◆ **Passage to read**:
This function visualizes the proportion of missing data or reporting rate for specified variables in a dataset. It creates a tile plot where the x-axis can represent any categorical time such as time (e.g., year, month). The function can handle three different scenarios:
District-level analysis with specified variables
Variable-level analysis without district grouping
Facility-level analysis
Usage
reporting_rate_plot(
data,
x_var,
y_var = NULL,
vars_of_interest = NULL,
hf_col = NULL,
reprate_col = NULL,
key_indicators = c("allout", "conf", "test", "treat", "pres"),
method = 3,
nonreport_window = 6,
reporting_rule = "any_non_na",
require_all = FALSE,
use_reprate = TRUE,
full_range = TRUE,
weighting = FALSE,
weight_var = NULL,
weight_window = 12,
exclude_current_x = TRUE,
cold_start = "median_within_y",
target_language = "en",
source_language = "en",
lang_cache_path = tempdir(),
plot_path = NULL,
compress_image = FALSE,
image_overwrite = TRUE,
compression_speed = 1,
compression_verbose = TRUE,
plot_scale = 1,
plot_width = NULL,
plot_height = NULL,
plot_dpi = 300,
show_plot = TRUE,
include_plot_title = FALSE,
y_axis_label = NULL,
x_axis_breaks = 6,
...

◆ **What needs to be done**:
Pick up the reporting-rate plot function documentation after its last line and keep writing it. The data after this point is separate from the reporting-rate plot documentation.

◆ **Provided data**:
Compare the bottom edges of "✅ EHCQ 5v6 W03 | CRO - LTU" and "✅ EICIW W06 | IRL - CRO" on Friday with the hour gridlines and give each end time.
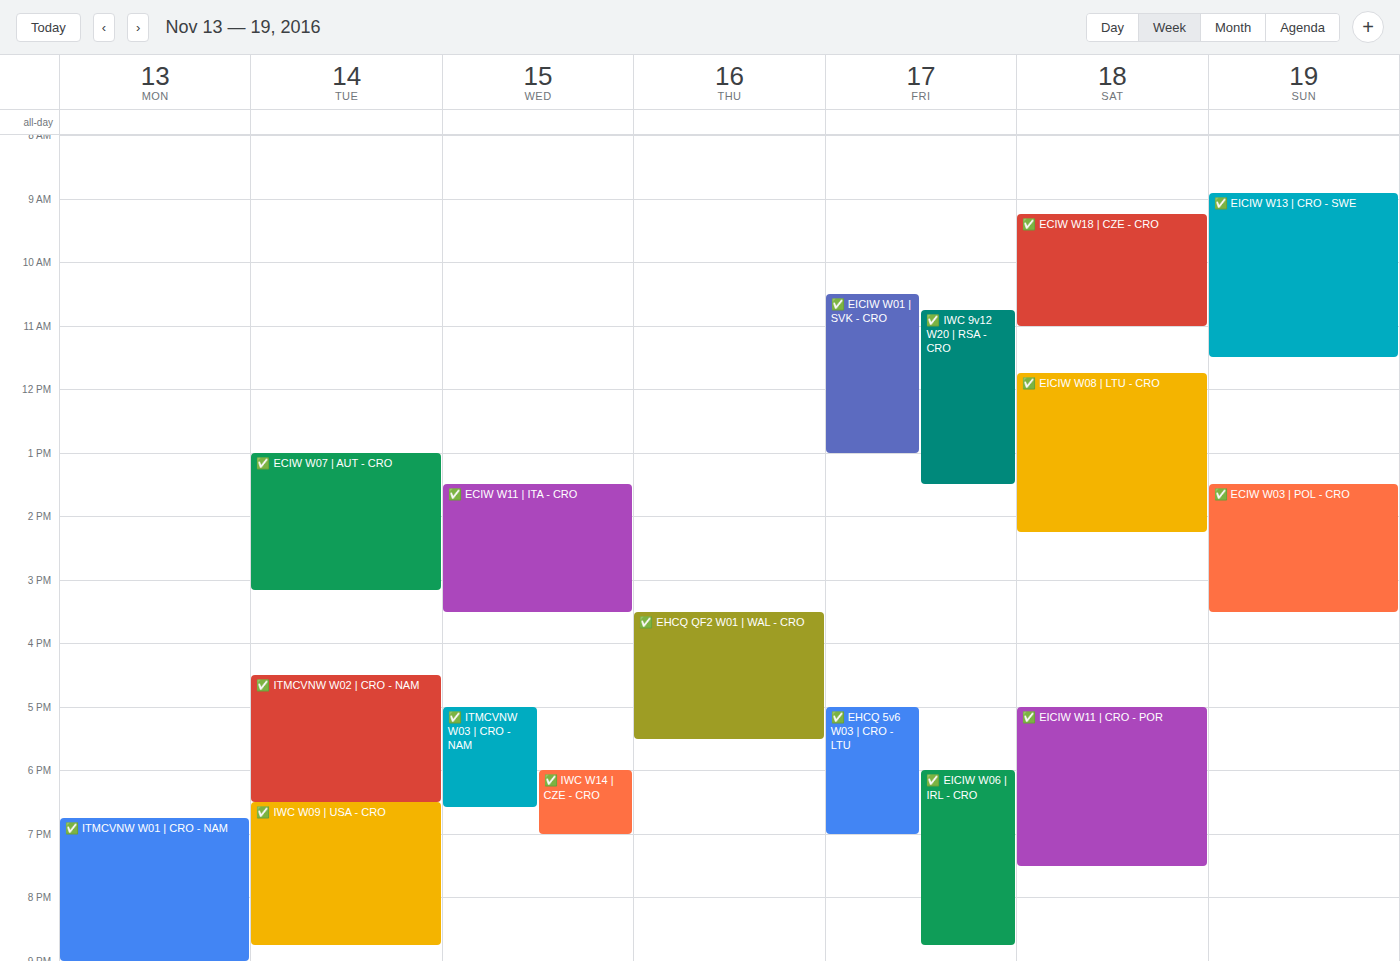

◆ **Expected answer**:
)Arguments
- data
A data frame containing the data to be visualized
- x_var
A character string specifying the time variable in 'data' (e.g., "year", "month"). Must be provided.
- y_var
Optional grouping variable name (if any)
- vars_of_interest
An optional character vector specifying the variables to be visualized in 'data'. If NULL, all variables except 'x_var' and 'y_var' will be used.
- hf_col
Character. Optional (defaults to NULL). Name of the column containing unique health facility IDs. When provided with key_indicators, enables facility-level analysis and proper exclusion of inactive facilities from denominators, resulting in more accurate missing rates.
- reprate_col
Character. Optional (defaults to NULL). Name of a column containing pre-calculated facility-level reporting rates. When provided, the function aggregates this column by x_var (and y_var if specified) instead of calculating reporting rates from raw indicators. The column should contain numeric values in decimal (0-1) or percentage (0-100) format. When using this parameter, vars_of_interest and calculation-related parameters (key_indicators, method, nonreport_window, reporting_rule, require_all, weighting, etc.) are ignored. The hf_col parameter can still be used for counting facilities.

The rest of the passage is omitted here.